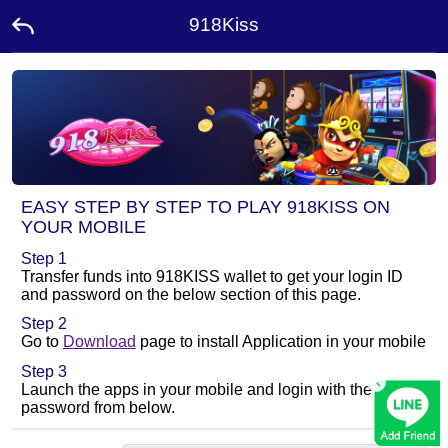
918Kiss
Home
Promotion
Ambassador
EASY STEP BY STEP TO PLAY 918KISS ON
YOUR MOBILE
Contact
Step 1
Us
Transfer funds into 918KISS wallet to get your login ID
and password on the below section of this page.
Leaderboard
Step 2
Go to
Download
page to install Application in your mobile
Step 3
×
Rewards
Launch the apps in your mobile and login with the ID and
password from below.
Language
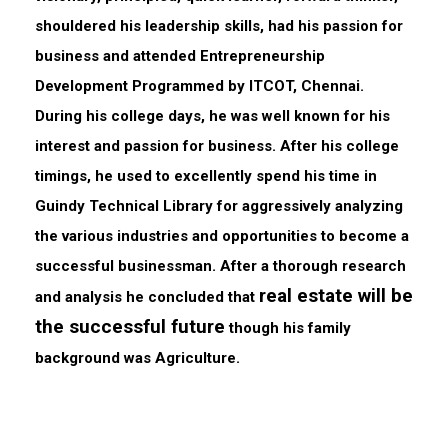
shouldered his leadership skills, had his passion for
business and attended Entrepreneurship
Development Programmed by ITCOT, Chennai.
During his college days, he was well known for his
interest and passion for business. After his college
timings, he used to excellently spend his time in
Guindy Technical Library for aggressively analyzing
the various industries and opportunities to become a
successful businessman. After a thorough research
real estate will be
and analysis he concluded that
the successful future
though his family
background was Agriculture.​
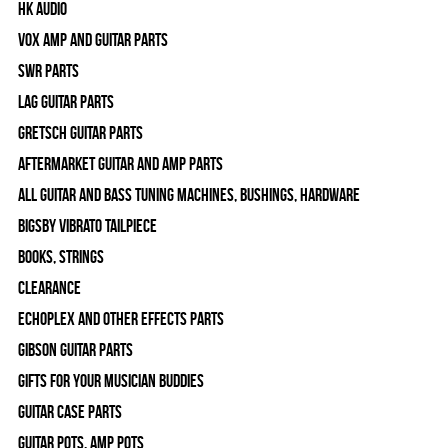
HK Audio
Vox Amp and Guitar Parts
SWR Parts
Lag Guitar Parts
Gretsch Guitar Parts
Aftermarket Guitar and Amp Parts
All Guitar and Bass Tuning Machines, Bushings, Hardware
Bigsby Vibrato Tailpiece
Books, Strings
Clearance
Echoplex and Other Effects Parts
Gibson Guitar Parts
Gifts For Your Musician Buddies
Guitar Case Parts
Guitar Pots, Amp Pots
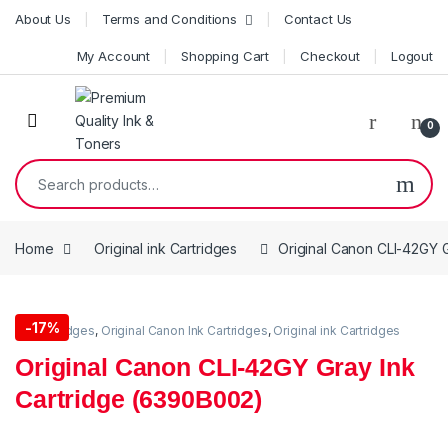
Skip to navigation
Skip to content
About Us
Terms and Conditions
Contact Us
My Account
Shopping Cart
Checkout
Logout
0
Search for:
Home
Original ink Cartridges
Original Canon CLI-42GY 
-
17%
Ink Cartridges
,
Original Canon Ink Cartridges
,
Original ink Cartridges
Original Canon CLI-42GY Gray Ink
Cartridge (6390B002)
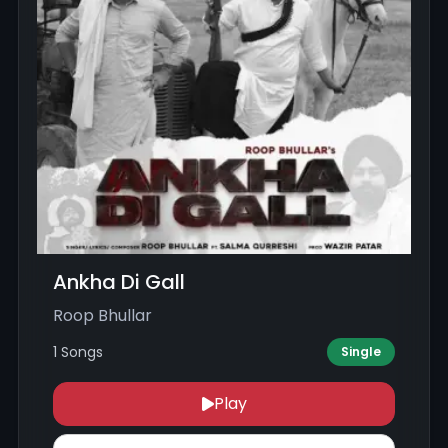
Ankha Di Gall
Roop Bhullar
1 Songs
Single
Play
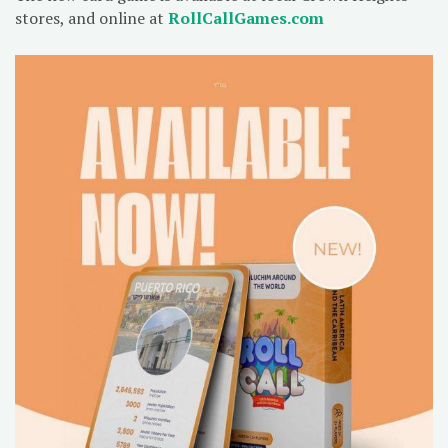
stores, and online at
RollCallGames.com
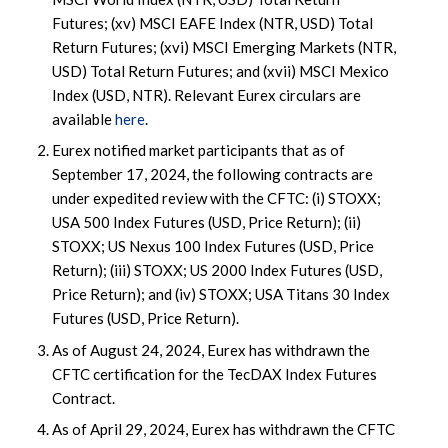
Futures; (xv) MSCI EAFE Index (NTR, USD) Total
Return Futures; (xvi) MSCI Emerging Markets (NTR,
USD) Total Return Futures; and (xvii) MSCI Mexico
Index (USD, NTR). Relevant Eurex circulars are
available
here
.
Eurex notified market participants that as of
September 17, 2024, the following contracts are
under expedited review with the CFTC: (i) STOXX;
USA 500 Index Futures (USD, Price Return); (ii)
STOXX; US Nexus 100 Index Futures (USD, Price
Return); (iii) STOXX; US 2000 Index Futures (USD,
Price Return); and (iv) STOXX; USA Titans 30 Index
Futures (USD, Price Return).
As of August 24, 2024, Eurex has withdrawn the
CFTC certification for the TecDAX Index Futures
Contract.
As of April 29, 2024, Eurex has withdrawn the CFTC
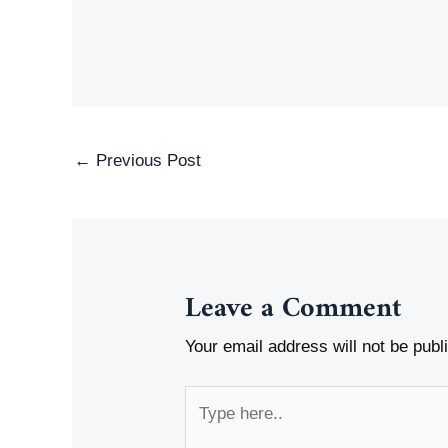
Post
←
Previous Post
navigation
Leave a Comment
Your email address will not be publ
Type
here..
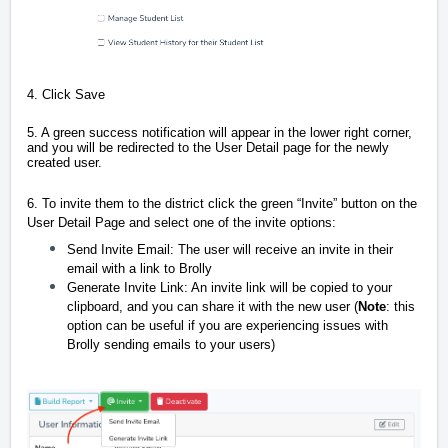
4. Click Save
5. A green success notification will appear in the lower right corner,
and you will be redirected to the User Detail page for the newly
created user.
6. To invite them to the district click the green “Invite” button on the
User Detail Page and select one of the invite options:
Send Invite Email: The user will receive an invite in their
email with a link to Brolly
Generate Invite Link: An invite link will be copied to your
clipboard, and you can share it with the new user (
Note
: this
option can be useful if you are experiencing issues with
Brolly sending emails to your users)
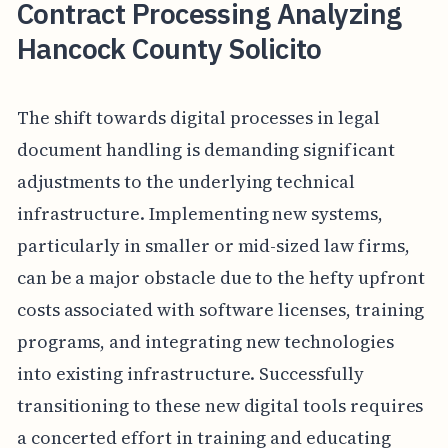
Contract Processing Analyzing
Hancock County Solicito
The shift towards digital processes in legal
document handling is demanding significant
adjustments to the underlying technical
infrastructure. Implementing new systems,
particularly in smaller or mid-sized law firms,
can be a major obstacle due to the hefty upfront
costs associated with software licenses, training
programs, and integrating new technologies
into existing infrastructure. Successfully
transitioning to these new digital tools requires
a concerted effort in training and educating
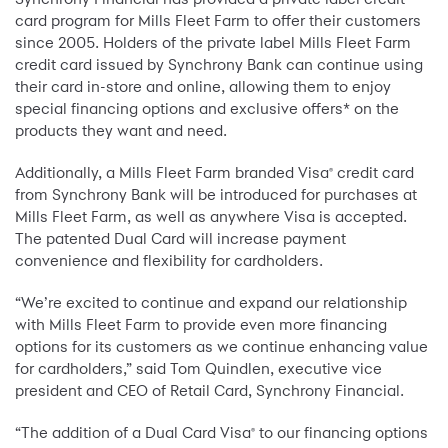
card program for Mills Fleet Farm to offer their customers
since 2005. Holders of the private label Mills Fleet Farm
credit card issued by Synchrony Bank can continue using
their card in-store and online, allowing them to enjoy
special financing options and exclusive offers* on the
products they want and need.
Additionally, a Mills Fleet Farm branded Visa
credit card
®
from Synchrony Bank will be introduced for purchases at
Mills Fleet Farm, as well as anywhere Visa is accepted.
The patented Dual Card will increase payment
convenience and flexibility for cardholders.
“We’re excited to continue and expand our relationship
with Mills Fleet Farm to provide even more financing
options for its customers as we continue enhancing value
for cardholders,” said Tom Quindlen, executive vice
president and CEO of Retail Card, Synchrony Financial.
“The addition of a Dual Card Visa
to our financing options
®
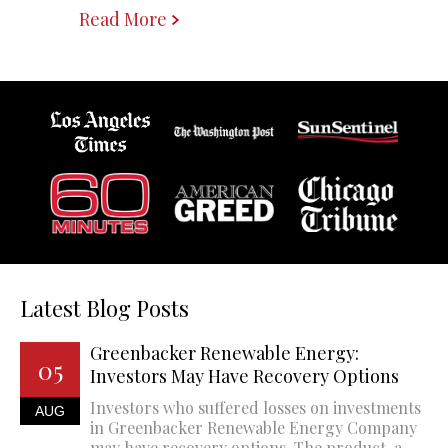
Read More
Latest Blog Posts
Greenbacker Renewable Energy:
05
Investors May Have Recovery Options
Investors who suffered losses on investments
AUG
in Greenbacker Renewable Energy Company
may have recovery options. The product, a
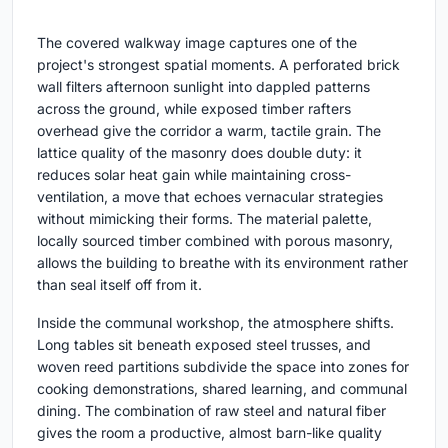
The covered walkway image captures one of the
project's strongest spatial moments. A perforated brick
wall filters afternoon sunlight into dappled patterns
across the ground, while exposed timber rafters
overhead give the corridor a warm, tactile grain. The
lattice quality of the masonry does double duty: it
reduces solar heat gain while maintaining cross-
ventilation, a move that echoes vernacular strategies
without mimicking their forms. The material palette,
locally sourced timber combined with porous masonry,
allows the building to breathe with its environment rather
than seal itself off from it.
Inside the communal workshop, the atmosphere shifts.
Long tables sit beneath exposed steel trusses, and
woven reed partitions subdivide the space into zones for
cooking demonstrations, shared learning, and communal
dining. The combination of raw steel and natural fiber
gives the room a productive, almost barn-like quality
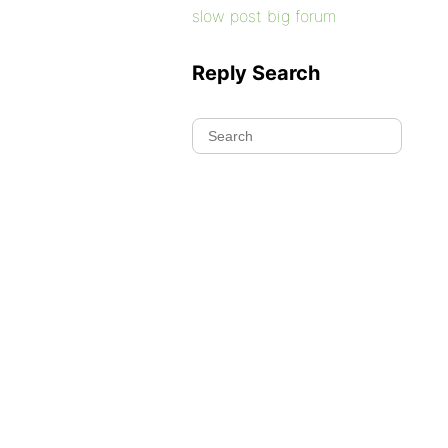
slow post big forum
Reply Search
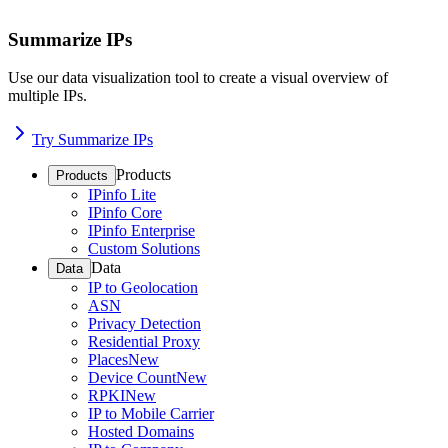
Summarize IPs
Use our data visualization tool to create a visual overview of
multiple IPs.
Try Summarize IPs
Products
Products
IPinfo Lite
IPinfo Core
IPinfo Enterprise
Custom Solutions
Data
Data
IP to Geolocation
ASN
Privacy Detection
Residential Proxy
Places
New
Device Count
New
RPKI
New
IP to Mobile Carrier
Hosted Domains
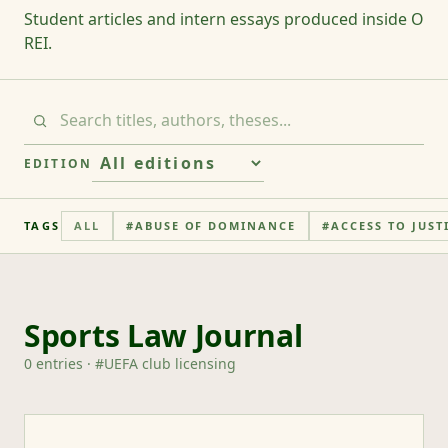
Student articles and intern essays produced inside O
REI.
EDITION
TAGS
ALL
#
ABUSE OF DOMINANCE
#
ACCESS TO JUST
Sports Law Journal
0
entries
· #
UEFA club licensing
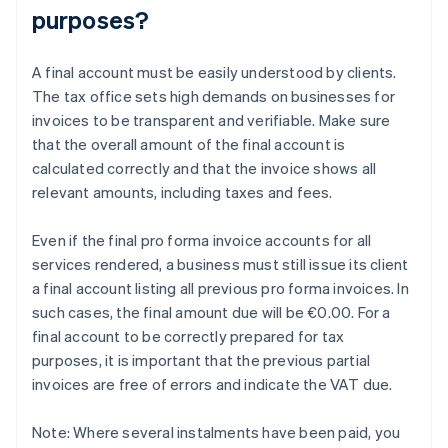
purposes?
A final account must be easily understood by clients.
The tax office sets high demands on businesses for
invoices to be transparent and verifiable. Make sure
that the overall amount of the final account is
calculated correctly and that the invoice shows all
relevant amounts, including taxes and fees.
Even if the final pro forma invoice accounts for all
services rendered, a business must still issue its client
a final account listing all previous pro forma invoices. In
such cases, the final amount due will be €0.00. For a
final account to be correctly prepared for tax
purposes, it is important that the previous partial
invoices are free of errors and indicate the VAT due.
Note: Where several instalments have been paid, you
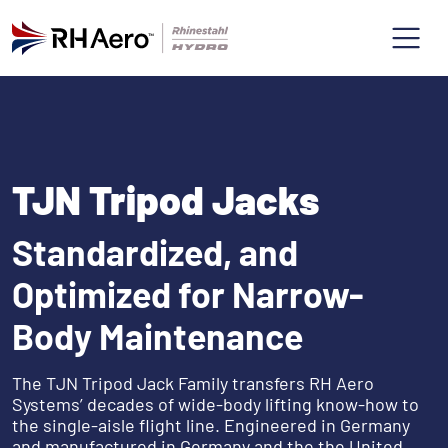
TJN Tripod Jacks
Standardized, and
Optimized for Narrow-
Body Maintenance
The TJN Tripod Jack Family transfers RH Aero
Systems’ decades of wide-body lifting know-how to
the single-aisle flight line. Engineered in Germany
and manufactured in Germany and the the United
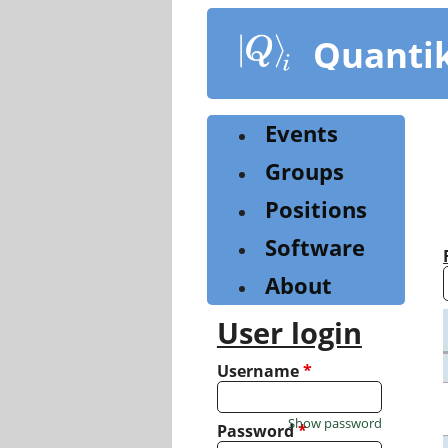
Skip
to
Quanti
main
content
Events
Groups
Positions
Software
About
User login
Username
*
Show password
Password
*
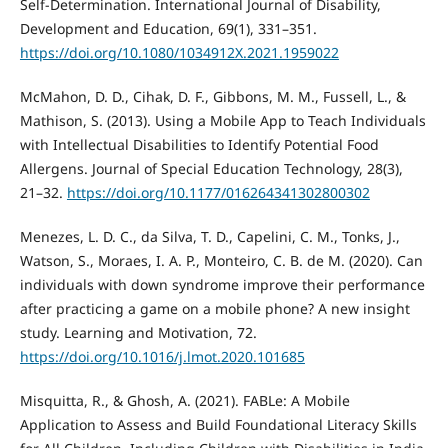
Self-Determination. International Journal of Disability,
Development and Education, 69(1), 331–351.
https://doi.org/10.1080/1034912X.2021.1959022
McMahon, D. D., Cihak, D. F., Gibbons, M. M., Fussell, L., &
Mathison, S. (2013). Using a Mobile App to Teach Individuals
with Intellectual Disabilities to Identify Potential Food
Allergens. Journal of Special Education Technology, 28(3),
21–32.
https://doi.org/10.1177/016264341302800302
Menezes, L. D. C., da Silva, T. D., Capelini, C. M., Tonks, J.,
Watson, S., Moraes, I. A. P., Monteiro, C. B. de M. (2020). Can
individuals with down syndrome improve their performance
after practicing a game on a mobile phone? A new insight
study. Learning and Motivation, 72.
https://doi.org/10.1016/j.lmot.2020.101685
Misquitta, R., & Ghosh, A. (2021). FABLe: A Mobile
Application to Assess and Build Foundational Literacy Skills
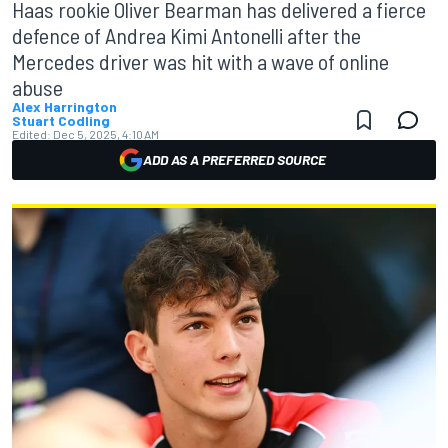
Haas rookie Oliver Bearman has delivered a fierce
defence of Andrea Kimi Antonelli after the
Mercedes driver was hit with a wave of online
abuse
Alex Harrington
Stuart Codling
Edited:
Dec 5, 2025, 4:10 AM
ADD AS A PREFERRED SOURCE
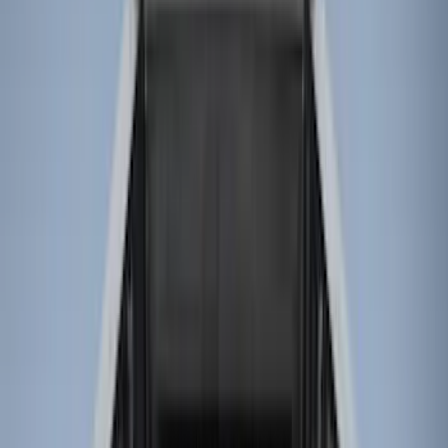
(
25
)
Gray
(
4
)
Silver
(
1
)
Brand
LEER
(
89
)
Real Truck Advantage
(
75
)
Genuine Ford Accessory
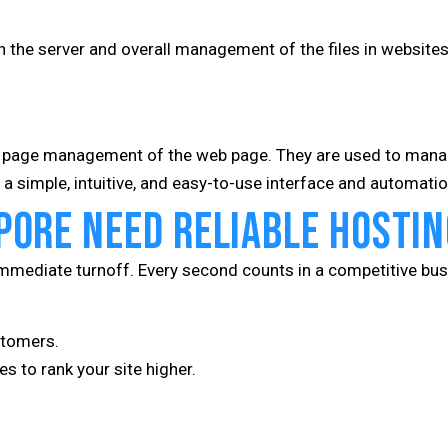
n the server and overall management of the files in websites
r page management of the web page. They are used to manag
a simple, intuitive, and easy-to-use interface and automatio
pore Need Reliable Hostin
immediate turnoff. Every second counts in a competitive bus
stomers.
s to rank your site higher.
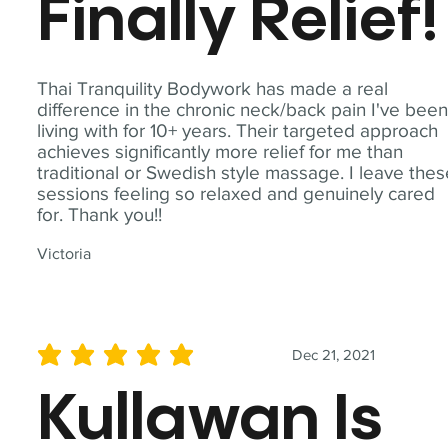
Finally Relief!
Thai Tranquility Bodywork has made a real
difference in the chronic neck/back pain I've bee
living with for 10+ years. Their targeted approach
achieves significantly more relief for me than
traditional or Swedish style massage. I leave the
sessions feeling so relaxed and genuinely cared
for. Thank you!!
Victoria
Dec 21, 2021
average rating is 5 out of 5
Kullawan Is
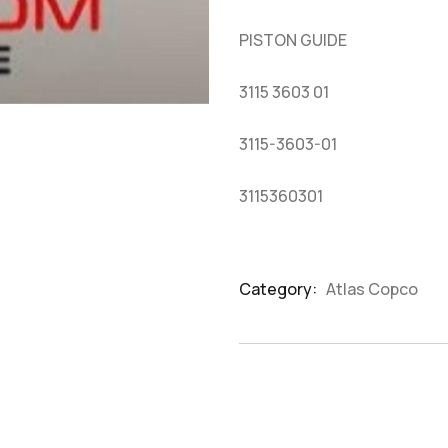
based
on
PISTON GUIDE
customer
ratings
3115 3603 01
3115-3603-01
3115360301
Category:
Atlas Copco
Product
Meta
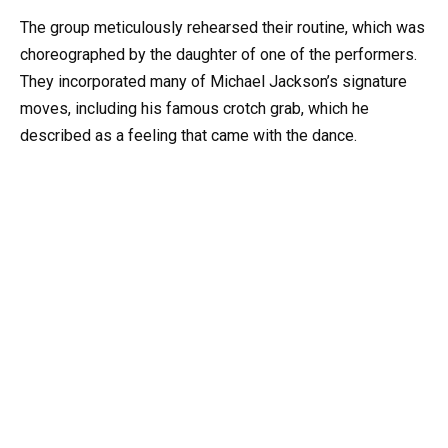
The group meticulously rehearsed their routine, which was
choreographed by the daughter of one of the performers.
They incorporated many of Michael Jackson’s signature
moves, including his famous crotch grab, which he
described as a feeling that came with the dance.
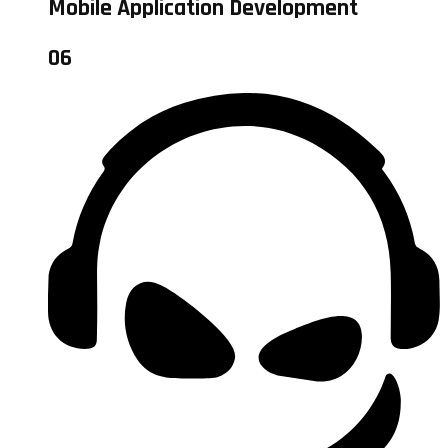
Mobile Application Development
06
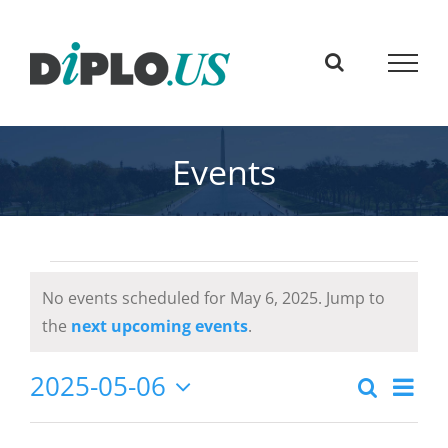
Skip
to
content
Events
Events
No events scheduled for May 6, 2025. Jump to
for
Notice
the
next upcoming events
.
May
Eve
2025-05-06
Search
Event
Day
6,
Select
Vie
Searc
date.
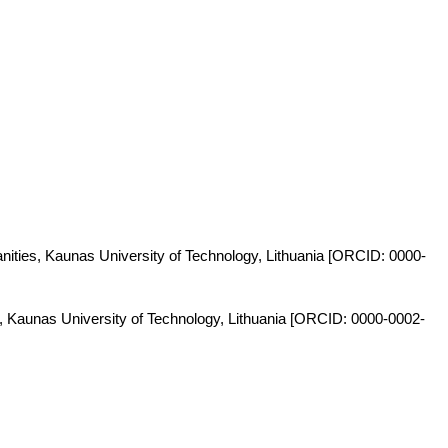
anities, Kaunas University of Technology, Lithuania [ORCID: 0000-
s, Kaunas University of Technology, Lithuania [ORCID: 0000-0002-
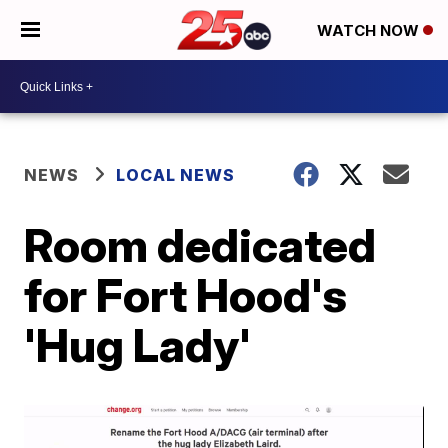
WATCH NOW
NEWS
LOCAL NEWS
Room dedicated
for Fort Hood's
'Hug Lady'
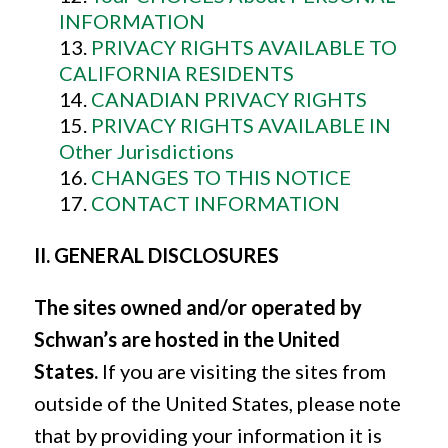
INFORMATION
PRIVACY RIGHTS AVAILABLE TO
CALIFORNIA RESIDENTS
CANADIAN PRIVACY RIGHTS
PRIVACY RIGHTS AVAILABLE IN
Other Jurisdictions
CHANGES TO THIS NOTICE
CONTACT INFORMATION
II. GENERAL DISCLOSURES
The sites owned and/or operated by
Schwan’s are hosted in the United
States.
If you are visiting the sites from
outside of the United States, please note
that by providing your information it is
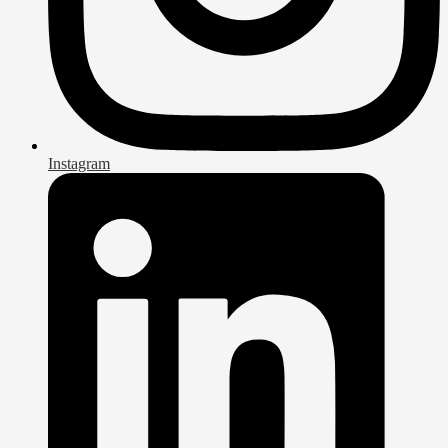
Instagram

# # # #

Gather from the records above every line containing the string "Eurex".

Index (USD, NTR). Relevant Eurex circulars are
Eurex notified market participants that as of
As of August 24, 2024, Eurex has withdrawn the
As of April 29, 2024, Eurex has withdrawn the CFTC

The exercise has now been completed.